Editor, The News:
Re: Pitt teacher caught with pornography on laptop (The News, Nov. 1)
I found your article about a Pitt Meadows secondary teacher being caught with pornography on his school-issued laptop disturbing, for several reasons.
Firstly, the teacher is a member of our small community and he was named personally. One look at the comments section of the online article and one finds his current and former students commenting on the situation, meaning that this teacher will have to live and work with a tainted reputation for several years to come.
Teenagers are hard enough to work with in the best of circumstances, and this article has only made that situation worse.
Furthermore, if this man is married or has children in the community, they would have to live with the consequences of this very public article, and they would have done nothing to deserve that.
Secondly, the issue has been dealt with by the school district and the union. The teacher has served a three-week suspension without pay and been put in a treatment program for alcoholism.
It seemed to me that this very public outing of a man’s professional conduct and treatment was beyond unnecessary, bordering on harassment, as it had been previously addressed by his employer.

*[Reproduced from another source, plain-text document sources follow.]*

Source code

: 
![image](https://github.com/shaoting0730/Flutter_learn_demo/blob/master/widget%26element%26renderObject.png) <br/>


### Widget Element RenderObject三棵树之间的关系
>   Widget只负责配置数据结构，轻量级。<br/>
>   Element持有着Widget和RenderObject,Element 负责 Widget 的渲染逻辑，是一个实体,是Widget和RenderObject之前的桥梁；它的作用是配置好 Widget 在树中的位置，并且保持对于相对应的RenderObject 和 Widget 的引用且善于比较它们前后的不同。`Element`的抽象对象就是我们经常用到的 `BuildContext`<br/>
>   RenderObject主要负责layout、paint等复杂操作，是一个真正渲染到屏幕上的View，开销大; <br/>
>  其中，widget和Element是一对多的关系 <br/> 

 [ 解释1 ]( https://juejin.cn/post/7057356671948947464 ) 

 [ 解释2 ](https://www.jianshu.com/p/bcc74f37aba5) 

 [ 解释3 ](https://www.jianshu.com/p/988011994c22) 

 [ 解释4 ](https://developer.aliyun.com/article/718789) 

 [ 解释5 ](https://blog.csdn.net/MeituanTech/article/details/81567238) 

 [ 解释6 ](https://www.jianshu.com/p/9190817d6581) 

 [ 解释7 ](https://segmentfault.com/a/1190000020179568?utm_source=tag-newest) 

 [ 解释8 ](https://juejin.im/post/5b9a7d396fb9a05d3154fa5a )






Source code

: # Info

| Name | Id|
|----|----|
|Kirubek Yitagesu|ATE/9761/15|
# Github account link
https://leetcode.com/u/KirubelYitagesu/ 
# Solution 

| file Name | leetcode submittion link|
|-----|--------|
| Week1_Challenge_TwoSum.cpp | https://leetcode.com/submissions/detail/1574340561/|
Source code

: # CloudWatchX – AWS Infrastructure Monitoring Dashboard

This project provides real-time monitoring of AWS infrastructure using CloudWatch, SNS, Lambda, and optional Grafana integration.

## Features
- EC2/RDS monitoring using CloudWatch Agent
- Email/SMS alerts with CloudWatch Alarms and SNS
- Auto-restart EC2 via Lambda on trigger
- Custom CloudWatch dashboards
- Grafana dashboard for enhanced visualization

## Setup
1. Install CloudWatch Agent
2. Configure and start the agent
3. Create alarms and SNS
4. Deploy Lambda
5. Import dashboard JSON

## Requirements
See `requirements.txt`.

Should we publicly decry the professional misconduct of all professions that come into contact with our children? Shop keepers? Journalists? Where should it end?

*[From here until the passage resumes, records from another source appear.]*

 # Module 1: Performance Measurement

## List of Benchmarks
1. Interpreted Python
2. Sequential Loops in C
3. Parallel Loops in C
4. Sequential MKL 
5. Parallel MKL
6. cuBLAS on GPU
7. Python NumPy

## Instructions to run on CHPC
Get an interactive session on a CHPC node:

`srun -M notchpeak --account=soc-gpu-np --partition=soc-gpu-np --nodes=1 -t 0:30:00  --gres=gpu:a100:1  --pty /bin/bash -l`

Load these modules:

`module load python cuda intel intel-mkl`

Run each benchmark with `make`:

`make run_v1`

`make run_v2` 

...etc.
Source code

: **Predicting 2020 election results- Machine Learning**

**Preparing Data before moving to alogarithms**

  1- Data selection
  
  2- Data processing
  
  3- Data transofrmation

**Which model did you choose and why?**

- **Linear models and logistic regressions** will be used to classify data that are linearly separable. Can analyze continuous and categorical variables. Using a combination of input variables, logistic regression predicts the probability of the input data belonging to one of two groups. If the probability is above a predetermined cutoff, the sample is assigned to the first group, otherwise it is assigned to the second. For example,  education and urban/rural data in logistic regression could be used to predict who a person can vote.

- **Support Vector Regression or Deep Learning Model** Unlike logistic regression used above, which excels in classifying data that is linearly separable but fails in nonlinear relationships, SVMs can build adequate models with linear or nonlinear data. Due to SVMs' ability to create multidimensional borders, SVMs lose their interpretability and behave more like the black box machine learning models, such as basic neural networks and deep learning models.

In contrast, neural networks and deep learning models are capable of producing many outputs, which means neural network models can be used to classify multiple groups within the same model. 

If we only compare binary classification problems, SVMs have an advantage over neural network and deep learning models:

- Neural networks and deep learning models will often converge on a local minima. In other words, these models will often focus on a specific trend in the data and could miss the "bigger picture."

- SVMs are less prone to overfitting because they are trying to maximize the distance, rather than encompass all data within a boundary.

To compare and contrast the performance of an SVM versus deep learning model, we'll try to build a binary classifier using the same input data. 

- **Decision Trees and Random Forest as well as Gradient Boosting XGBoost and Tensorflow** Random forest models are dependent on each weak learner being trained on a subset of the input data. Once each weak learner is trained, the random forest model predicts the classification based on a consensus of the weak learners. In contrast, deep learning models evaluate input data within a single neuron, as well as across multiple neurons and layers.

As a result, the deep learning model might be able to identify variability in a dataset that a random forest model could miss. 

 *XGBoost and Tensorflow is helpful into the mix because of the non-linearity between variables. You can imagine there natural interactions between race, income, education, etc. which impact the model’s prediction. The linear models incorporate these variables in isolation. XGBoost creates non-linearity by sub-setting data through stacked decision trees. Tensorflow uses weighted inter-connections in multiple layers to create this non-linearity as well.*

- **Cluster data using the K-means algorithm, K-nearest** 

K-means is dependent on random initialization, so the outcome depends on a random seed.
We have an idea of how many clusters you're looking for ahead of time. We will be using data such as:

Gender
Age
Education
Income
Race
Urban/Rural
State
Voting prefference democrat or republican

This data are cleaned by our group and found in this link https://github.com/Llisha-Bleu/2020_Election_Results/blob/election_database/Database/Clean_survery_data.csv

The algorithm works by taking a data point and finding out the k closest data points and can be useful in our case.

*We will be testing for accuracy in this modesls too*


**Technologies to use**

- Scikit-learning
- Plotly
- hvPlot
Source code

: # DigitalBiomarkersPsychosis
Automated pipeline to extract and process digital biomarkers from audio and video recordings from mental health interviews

Thirdly, the description of his interactions with students (involving himself in personal affairs and participating in gossip) sounds like an honest attempt at a teacher who is trying to establish a working relationship with a large group of teenagers. This is a process that is never easy and can sometimes require one to be personal and (sometimes painfully) humorous.
In fact, if one reads to the very end of the article, one finds a statement from the Maple Ridge Teacher’s Association saying that the problem has been dealt with.
So, I was left with the question, “What is the point of this article”?
My only answer was that this was to publicly shame a teacher and humiliate his family.
After all, the school district stated in the article that it takes the best interests of students seriously and that it does everything in its power to ensure their safety. So the safety of students is clearly not served by publishing this piece.
It is this kind of journalism that will make it more difficult for us to find good teachers in the years to come.
As more teachers retire, what kind of person will want to enter a career where they have to put up with the difficulties of managing a classroom while at the same time facing public criticism from news outlets such as yours?
In what has become the most precarious of professions (with personal and professional reputation on the line with seemingly every interaction between teacher and student), I find that this article serves only to scare away future teachers and hurt the reputations of the teacher mentioned in the article and his family.
In my opinion, that is not journalism, but rather gossip that ought not be published.